O relógio do vovô

Meu avô paterno me deixou de herança um relógio de coluna, que enfeitara a sala de estar de sua última residência. Meses antes de sua morte, ele me explicara que o valor do objeto não estava em sua antiguidade ou no fato de ser feito de madeira nobre, mas na capacidade de gravar momentos no tempo. Fiz cara de ponto de interrogação.

- Vamos dizer que você esteja no fim de um dia excepcionalmente bom na sua vida, e gostaria de poder voltar a ele no futuro - explicou. - Há um ajuste interno no relógio, que você pode usar para marcar esse momento.

- Como uma máquina do tempo? - Questionei, sobrolhos erguidos.

- Você não vai estar lá, realmente - esclareceu. - Mas vai poder rememorar um dia em particular, como se ele estivesse acontecendo novamente.

- E qual dia o senhor marcou para a posteridade, vovô? - Indaguei curioso.

Ele sorriu.

- Foi o meu 12º aniversário de casamento com sua avó.

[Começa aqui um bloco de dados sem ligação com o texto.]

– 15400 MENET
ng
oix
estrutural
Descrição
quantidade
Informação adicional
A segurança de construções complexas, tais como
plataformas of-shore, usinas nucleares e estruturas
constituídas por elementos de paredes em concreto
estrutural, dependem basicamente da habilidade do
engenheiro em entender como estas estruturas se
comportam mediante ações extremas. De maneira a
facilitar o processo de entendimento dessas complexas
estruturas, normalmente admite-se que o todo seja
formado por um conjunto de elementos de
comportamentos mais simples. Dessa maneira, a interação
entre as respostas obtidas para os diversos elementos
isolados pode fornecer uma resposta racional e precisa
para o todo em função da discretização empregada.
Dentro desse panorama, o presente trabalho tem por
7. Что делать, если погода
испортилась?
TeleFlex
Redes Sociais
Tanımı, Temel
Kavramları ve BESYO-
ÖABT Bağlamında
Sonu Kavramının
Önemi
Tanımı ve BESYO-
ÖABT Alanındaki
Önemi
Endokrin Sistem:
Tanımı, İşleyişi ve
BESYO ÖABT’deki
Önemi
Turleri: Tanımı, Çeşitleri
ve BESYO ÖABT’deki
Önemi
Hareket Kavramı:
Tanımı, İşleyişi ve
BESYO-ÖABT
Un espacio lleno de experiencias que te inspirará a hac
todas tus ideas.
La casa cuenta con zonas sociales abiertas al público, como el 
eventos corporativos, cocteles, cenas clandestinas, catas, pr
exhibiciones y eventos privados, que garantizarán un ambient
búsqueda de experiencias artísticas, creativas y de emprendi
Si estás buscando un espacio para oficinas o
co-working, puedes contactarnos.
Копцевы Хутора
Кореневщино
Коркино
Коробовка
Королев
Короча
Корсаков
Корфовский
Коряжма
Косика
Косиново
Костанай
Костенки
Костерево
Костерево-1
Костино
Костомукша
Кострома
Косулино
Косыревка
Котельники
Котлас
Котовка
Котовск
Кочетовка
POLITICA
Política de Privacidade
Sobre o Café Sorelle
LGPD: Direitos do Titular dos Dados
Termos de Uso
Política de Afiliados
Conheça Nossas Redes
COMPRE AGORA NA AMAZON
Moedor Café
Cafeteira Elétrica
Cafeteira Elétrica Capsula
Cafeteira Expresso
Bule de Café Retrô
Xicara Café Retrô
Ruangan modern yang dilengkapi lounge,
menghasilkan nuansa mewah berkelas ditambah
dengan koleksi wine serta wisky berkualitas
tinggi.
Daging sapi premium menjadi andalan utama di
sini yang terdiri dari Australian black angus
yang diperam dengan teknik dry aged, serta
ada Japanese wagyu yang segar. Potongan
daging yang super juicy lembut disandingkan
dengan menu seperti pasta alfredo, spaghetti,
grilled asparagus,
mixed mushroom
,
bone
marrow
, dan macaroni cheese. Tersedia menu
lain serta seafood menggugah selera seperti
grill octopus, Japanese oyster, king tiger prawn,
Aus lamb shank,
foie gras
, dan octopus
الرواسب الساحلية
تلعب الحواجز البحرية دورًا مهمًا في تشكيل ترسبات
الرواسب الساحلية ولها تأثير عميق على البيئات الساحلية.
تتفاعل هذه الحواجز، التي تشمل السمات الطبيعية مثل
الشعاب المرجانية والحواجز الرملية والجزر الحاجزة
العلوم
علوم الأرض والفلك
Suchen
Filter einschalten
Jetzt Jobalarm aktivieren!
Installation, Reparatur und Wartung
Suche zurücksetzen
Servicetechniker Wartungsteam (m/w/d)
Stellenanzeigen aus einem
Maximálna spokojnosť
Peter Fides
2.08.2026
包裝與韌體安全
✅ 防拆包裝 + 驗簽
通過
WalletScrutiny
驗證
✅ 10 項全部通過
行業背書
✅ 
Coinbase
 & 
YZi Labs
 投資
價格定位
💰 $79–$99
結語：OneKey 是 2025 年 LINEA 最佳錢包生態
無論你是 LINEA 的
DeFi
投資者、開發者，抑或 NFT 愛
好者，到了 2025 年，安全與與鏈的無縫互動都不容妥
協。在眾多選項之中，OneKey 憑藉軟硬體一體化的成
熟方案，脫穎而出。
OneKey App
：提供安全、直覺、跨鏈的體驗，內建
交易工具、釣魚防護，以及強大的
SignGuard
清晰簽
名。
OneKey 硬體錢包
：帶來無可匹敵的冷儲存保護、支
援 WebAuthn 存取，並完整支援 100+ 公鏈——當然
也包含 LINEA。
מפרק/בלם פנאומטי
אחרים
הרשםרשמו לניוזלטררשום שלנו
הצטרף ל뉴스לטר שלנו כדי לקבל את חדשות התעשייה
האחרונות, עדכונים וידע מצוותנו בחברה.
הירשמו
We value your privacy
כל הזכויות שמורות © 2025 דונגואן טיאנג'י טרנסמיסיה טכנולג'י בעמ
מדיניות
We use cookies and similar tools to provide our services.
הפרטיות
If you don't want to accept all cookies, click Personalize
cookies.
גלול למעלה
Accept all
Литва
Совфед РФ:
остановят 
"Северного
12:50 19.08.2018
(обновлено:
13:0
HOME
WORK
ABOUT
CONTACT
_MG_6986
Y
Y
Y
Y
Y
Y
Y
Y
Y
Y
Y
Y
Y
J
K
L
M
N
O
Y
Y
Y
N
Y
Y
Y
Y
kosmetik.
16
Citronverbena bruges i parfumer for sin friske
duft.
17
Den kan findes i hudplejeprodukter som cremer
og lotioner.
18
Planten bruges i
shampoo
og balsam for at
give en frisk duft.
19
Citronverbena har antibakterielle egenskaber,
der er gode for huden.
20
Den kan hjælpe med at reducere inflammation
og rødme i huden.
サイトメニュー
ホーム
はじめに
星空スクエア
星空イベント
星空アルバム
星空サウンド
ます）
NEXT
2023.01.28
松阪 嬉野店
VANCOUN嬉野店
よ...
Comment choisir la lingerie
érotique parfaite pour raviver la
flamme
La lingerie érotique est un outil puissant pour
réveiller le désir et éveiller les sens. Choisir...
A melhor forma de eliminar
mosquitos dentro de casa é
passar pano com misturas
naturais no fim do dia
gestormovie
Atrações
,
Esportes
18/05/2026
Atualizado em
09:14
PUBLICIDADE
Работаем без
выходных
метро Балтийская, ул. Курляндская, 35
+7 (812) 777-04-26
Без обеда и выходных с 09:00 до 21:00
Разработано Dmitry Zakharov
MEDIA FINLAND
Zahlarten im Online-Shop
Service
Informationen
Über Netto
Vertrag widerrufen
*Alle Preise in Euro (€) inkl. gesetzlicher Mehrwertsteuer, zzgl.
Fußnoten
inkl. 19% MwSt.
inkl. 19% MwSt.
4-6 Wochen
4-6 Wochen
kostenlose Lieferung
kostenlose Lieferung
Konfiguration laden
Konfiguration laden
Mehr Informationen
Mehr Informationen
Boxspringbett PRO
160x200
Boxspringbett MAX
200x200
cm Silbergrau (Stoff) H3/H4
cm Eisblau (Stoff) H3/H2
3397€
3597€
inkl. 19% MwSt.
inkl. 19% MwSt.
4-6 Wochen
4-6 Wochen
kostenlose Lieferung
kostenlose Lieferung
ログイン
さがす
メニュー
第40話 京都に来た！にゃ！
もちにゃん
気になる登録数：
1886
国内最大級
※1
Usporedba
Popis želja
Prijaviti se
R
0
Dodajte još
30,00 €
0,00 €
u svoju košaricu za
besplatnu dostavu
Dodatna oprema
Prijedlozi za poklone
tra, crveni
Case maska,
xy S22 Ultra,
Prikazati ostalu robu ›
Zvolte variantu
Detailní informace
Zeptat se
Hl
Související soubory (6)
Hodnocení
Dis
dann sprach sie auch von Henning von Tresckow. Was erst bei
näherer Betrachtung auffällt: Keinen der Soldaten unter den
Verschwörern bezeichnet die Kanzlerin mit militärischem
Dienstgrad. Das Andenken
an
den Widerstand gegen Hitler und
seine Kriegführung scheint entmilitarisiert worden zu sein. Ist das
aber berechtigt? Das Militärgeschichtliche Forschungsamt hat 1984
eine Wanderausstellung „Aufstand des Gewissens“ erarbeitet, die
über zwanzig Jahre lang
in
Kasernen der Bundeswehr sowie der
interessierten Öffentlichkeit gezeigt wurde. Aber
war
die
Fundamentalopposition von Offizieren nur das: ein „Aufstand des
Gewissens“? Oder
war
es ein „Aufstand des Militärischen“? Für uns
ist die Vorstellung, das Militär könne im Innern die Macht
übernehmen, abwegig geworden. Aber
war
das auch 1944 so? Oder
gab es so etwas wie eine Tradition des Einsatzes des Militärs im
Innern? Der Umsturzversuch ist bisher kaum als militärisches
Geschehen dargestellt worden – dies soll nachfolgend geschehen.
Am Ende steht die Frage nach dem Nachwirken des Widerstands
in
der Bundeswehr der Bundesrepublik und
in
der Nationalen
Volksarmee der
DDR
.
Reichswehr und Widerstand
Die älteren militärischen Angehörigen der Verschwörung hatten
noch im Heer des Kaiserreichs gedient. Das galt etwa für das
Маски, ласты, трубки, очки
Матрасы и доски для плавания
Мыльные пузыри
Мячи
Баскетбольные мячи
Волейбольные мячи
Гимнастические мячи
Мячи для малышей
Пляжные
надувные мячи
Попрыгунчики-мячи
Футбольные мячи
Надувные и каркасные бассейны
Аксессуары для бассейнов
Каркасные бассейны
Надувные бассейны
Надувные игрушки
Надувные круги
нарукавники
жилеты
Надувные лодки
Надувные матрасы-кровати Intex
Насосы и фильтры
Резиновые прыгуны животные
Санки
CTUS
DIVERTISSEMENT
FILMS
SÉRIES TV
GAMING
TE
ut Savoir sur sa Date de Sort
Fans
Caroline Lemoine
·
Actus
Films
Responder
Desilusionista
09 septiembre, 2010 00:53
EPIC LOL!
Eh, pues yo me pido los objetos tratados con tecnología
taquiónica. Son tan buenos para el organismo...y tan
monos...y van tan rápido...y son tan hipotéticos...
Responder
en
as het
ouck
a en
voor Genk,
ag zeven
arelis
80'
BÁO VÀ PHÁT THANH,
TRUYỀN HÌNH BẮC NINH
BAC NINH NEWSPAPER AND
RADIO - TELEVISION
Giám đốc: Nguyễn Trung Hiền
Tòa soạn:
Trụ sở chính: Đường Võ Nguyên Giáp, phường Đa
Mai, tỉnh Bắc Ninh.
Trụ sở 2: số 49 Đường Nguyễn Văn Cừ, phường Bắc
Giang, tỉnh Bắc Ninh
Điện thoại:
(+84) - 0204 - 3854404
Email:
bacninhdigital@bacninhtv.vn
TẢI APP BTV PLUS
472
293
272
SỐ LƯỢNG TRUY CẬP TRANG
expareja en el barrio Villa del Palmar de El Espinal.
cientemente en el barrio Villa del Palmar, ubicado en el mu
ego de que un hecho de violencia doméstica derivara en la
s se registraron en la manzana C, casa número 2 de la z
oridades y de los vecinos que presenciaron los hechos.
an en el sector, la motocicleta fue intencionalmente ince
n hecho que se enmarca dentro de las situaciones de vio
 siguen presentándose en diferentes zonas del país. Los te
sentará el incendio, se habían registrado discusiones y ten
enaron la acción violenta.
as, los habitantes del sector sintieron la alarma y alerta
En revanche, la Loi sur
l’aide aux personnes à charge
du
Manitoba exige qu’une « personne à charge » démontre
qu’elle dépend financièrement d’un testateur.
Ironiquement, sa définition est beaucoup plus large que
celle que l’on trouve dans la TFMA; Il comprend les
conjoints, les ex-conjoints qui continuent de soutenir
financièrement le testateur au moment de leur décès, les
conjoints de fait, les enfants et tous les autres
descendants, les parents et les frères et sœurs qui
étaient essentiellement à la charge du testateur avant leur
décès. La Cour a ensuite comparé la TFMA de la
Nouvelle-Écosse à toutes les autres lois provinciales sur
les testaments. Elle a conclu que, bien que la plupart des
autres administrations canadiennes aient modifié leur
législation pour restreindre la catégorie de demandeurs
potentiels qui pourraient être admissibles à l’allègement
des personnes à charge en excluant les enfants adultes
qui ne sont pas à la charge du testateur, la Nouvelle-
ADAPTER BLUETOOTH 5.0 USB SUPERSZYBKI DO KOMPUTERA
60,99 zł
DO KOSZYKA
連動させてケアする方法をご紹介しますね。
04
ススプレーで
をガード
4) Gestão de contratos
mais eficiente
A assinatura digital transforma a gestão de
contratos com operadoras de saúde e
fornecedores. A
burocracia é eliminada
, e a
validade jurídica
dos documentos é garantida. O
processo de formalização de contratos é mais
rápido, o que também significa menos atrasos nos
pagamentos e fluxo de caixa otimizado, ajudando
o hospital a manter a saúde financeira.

Volta e meia me pego voltando para lá, principalmente... você sabe... depois que ela se foi.

- Então não é uma máquina do tempo, mas uma espécie de gravador de quatro dimensões? - Insisti.

- Você só saberá quando experimentar - ele declarou. - Não é uma experiência de imersão em realidade artificial, se foi nisso que pensou; é como se estivesse realmente lá, como um co-piloto dentro da sua própria cabeça.

- Mas sem poder interferir nos acontecimentos - concluí.

- São fatos que já aconteceram, então, não; não poderá mudar nada do que aconteceu, sequer ter o controle das suas próprias ações.

Isso me parecia um tanto ou quanto frustrante.

- E o que acontece com a gravação temporal do relógio, quando quem a fez... desaparece?

- Ela se apaga; e quem recebe o relógio, pode então criar seu próprio registro temporal.

Quando recebi o relógio e o instalei em minha sala, pensei que não poderia incluir meu avô na minha gravação do dia perfeito. Mas o que aconteceria se eu incluísse meu filho caçula nela? Bem, eu precisava descobrir.

Um dia, ele herdaria aquele relógio.